Huntington presents numerous convincing arguments to support his belief that
today’s conflicts are determined by civilizations and no longer by ideologies or
economics. He cites examples of religious fighting, the “kin-country syndrome”,
increased economical regionalism, and an Islamic-Confucian military connection.
Regardless of the validity of his points, Said attacks Huntington’s explanation of current
international affairs as “the West versus the rest”. The West is experiencing a period of
military and economic dominance, and many weaker and poorer nations do resent
western hegemony. But to present Western interests as always incompatible with the
interests of the rest of the world, to place the West in a state of perpetual disagreement
with the non-West, is to condemn the West and Islam to a future devoid of mutual
understanding and compromise. Huntington writes, “Western concepts differ
fundamentally from those prevalent in other civilizations”. He ignores both any parallels
between the West and the rest of the world and the fundamental differences between
other civilizations that would inhibit the formation of what he portrays as a worldwide
collation of diverse peoples against the West.

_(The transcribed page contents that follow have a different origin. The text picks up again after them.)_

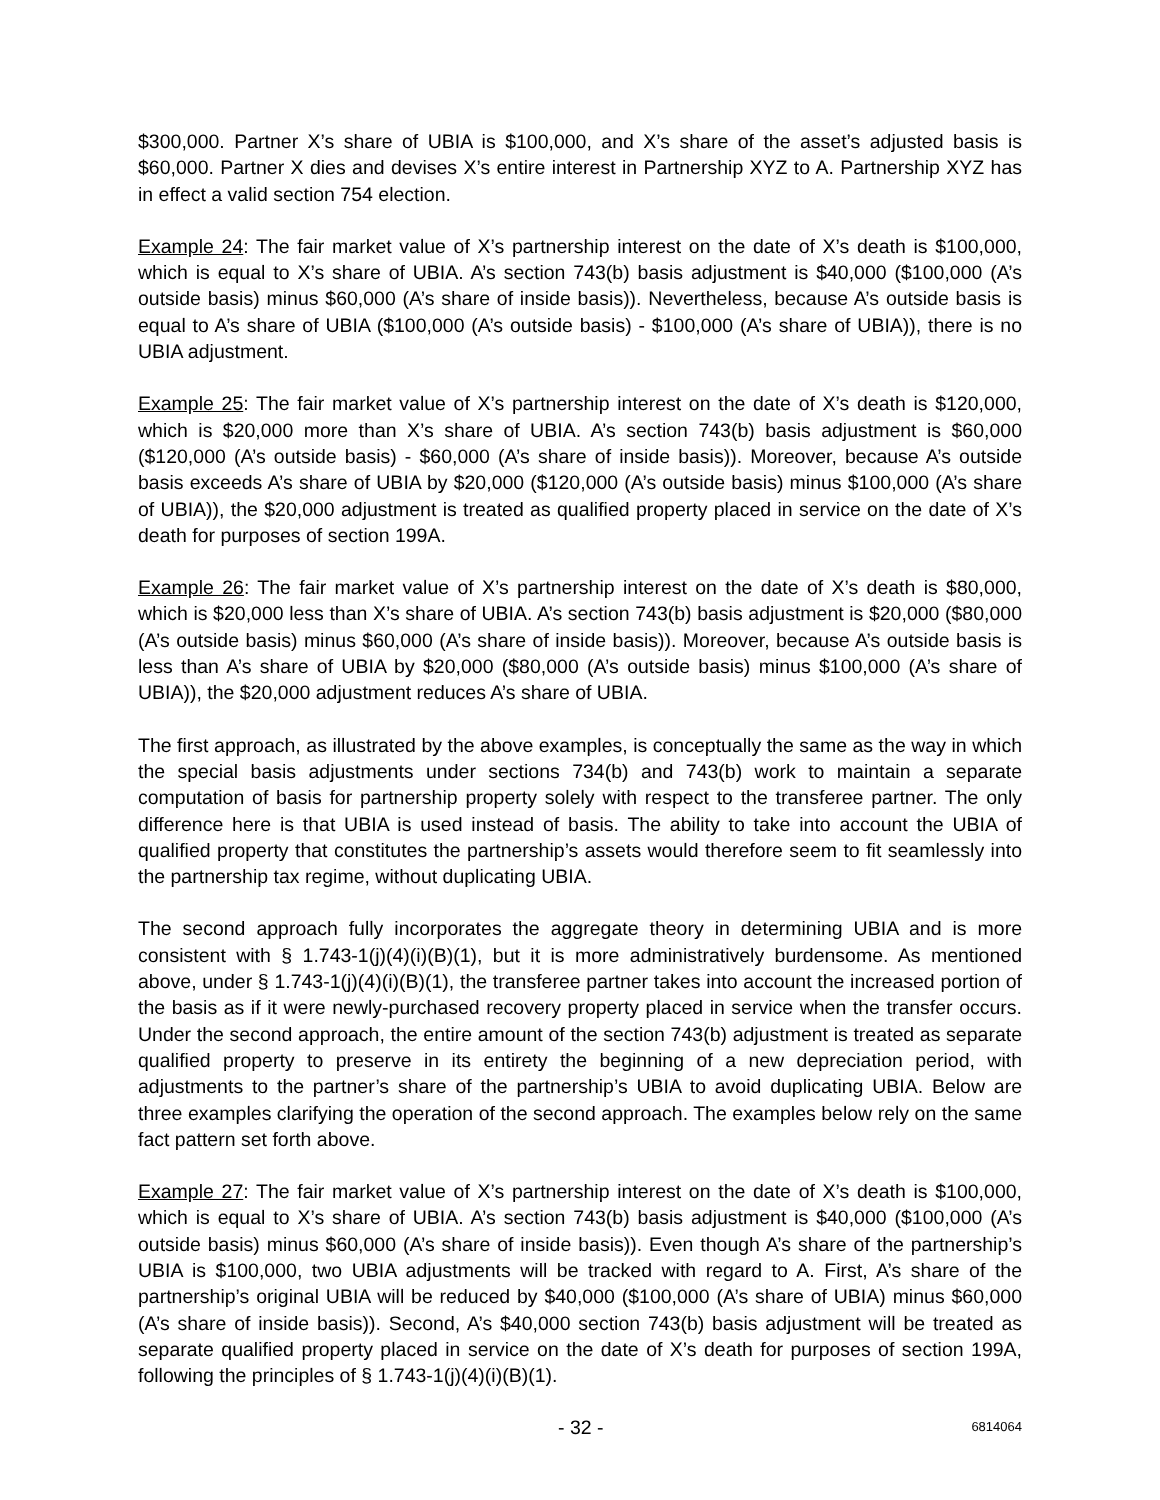$300,000. Partner X’s share of UBIA is $100,000, and X’s share of the asset’s adjusted basis is $60,000. Partner X dies and devises X’s entire interest in Partnership XYZ to A. Partnership XYZ has in effect a valid section 754 election.
Example 24: The fair market value of X’s partnership interest on the date of X’s death is $100,000, which is equal to X’s share of UBIA. A’s section 743(b) basis adjustment is $40,000 ($100,000 (A’s outside basis) minus $60,000 (A’s share of inside basis)). Nevertheless, because A’s outside basis is equal to A’s share of UBIA ($100,000 (A’s outside basis) - $100,000 (A’s share of UBIA)), there is no UBIA adjustment.
Example 25: The fair market value of X’s partnership interest on the date of X’s death is $120,000, which is $20,000 more than X’s share of UBIA. A’s section 743(b) basis adjustment is $60,000 ($120,000 (A’s outside basis) - $60,000 (A’s share of inside basis)). Moreover, because A’s outside basis exceeds A’s share of UBIA by $20,000 ($120,000 (A’s outside basis) minus $100,000 (A’s share of UBIA)), the $20,000 adjustment is treated as qualified property placed in service on the date of X’s death for purposes of section 199A.
Example 26: The fair market value of X’s partnership interest on the date of X’s death is $80,000, which is $20,000 less than X’s share of UBIA. A’s section 743(b) basis adjustment is $20,000 ($80,000 (A’s outside basis) minus $60,000 (A’s share of inside basis)). Moreover, because A’s outside basis is less than A’s share of UBIA by $20,000 ($80,000 (A’s outside basis) minus $100,000 (A’s share of UBIA)), the $20,000 adjustment reduces A’s share of UBIA.
The first approach, as illustrated by the above examples, is conceptually the same as the way in which the special basis adjustments under sections 734(b) and 743(b) work to maintain a separate computation of basis for partnership property solely with respect to the transferee partner. The only difference here is that UBIA is used instead of basis. The ability to take into account the UBIA of qualified property that constitutes the partnership’s assets would therefore seem to fit seamlessly into the partnership tax regime, without duplicating UBIA.
The second approach fully incorporates the aggregate theory in determining UBIA and is more consistent with § 1.743-1(j)(4)(i)(B)(1), but it is more administratively burdensome. As mentioned above, under § 1.743-1(j)(4)(i)(B)(1), the transferee partner takes into account the increased portion of the basis as if it were newly-purchased recovery property placed in service when the transfer occurs. Under the second approach, the entire amount of the section 743(b) adjustment is treated as separate qualified property to preserve in its entirety the beginning of a new depreciation period, with adjustments to the partner’s share of the partnership’s UBIA to avoid duplicating UBIA. Below are three examples clarifying the operation of the second approach. The examples below rely on the same fact pattern set forth above.
Example 27: The fair market value of X’s partnership interest on the date of X’s death is $100,000, which is equal to X’s share of UBIA. A’s section 743(b) basis adjustment is $40,000 ($100,000 (A’s outside basis) minus $60,000 (A’s share of inside basis)). Even though A’s share of the partnership’s UBIA is $100,000, two UBIA adjustments will be tracked with regard to A. First, A’s share of the partnership’s original UBIA will be reduced by $40,000 ($100,000 (A’s share of UBIA) minus $60,000 (A’s share of inside basis)). Second, A’s $40,000 section 743(b) basis adjustment will be treated as separate qualified property placed in service on the date of X’s death for purposes of section 199A, following the principles of § 1.743-1(j)(4)(i)(B)(1).
- 32 - 6814064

Huntington concludes his article with a discussion of the West’s long-term goals.
He claims that non-Western nations’ “economic and military strength relative to the West
will increase” as these nations modernize. Consequently, the West will have to
“accommodate these non-Western modern civilizations whose values and interests differ
significantly from those of the West” by developing “an understanding of the basic
religious and philosophical assumptions underlying other civilizations and the ways in
which people in those civilizations see their interests”. Said would agree with
Huntington’s opinion that civilizations “will have to learn to coexist with others”, and he
would agree that mutual understanding between civilizations is essential to harmonious
coexistence. However, he would argue that Huntington’s approach to international
affairs makes this understanding impossible. His generalized labels and portrayal of the
West as a superpower now on the defensive against the rest of the world is, according to
Said, “better for reinforcing defensive self-pride than for critical understanding of the
bewildering interdependence of our time”.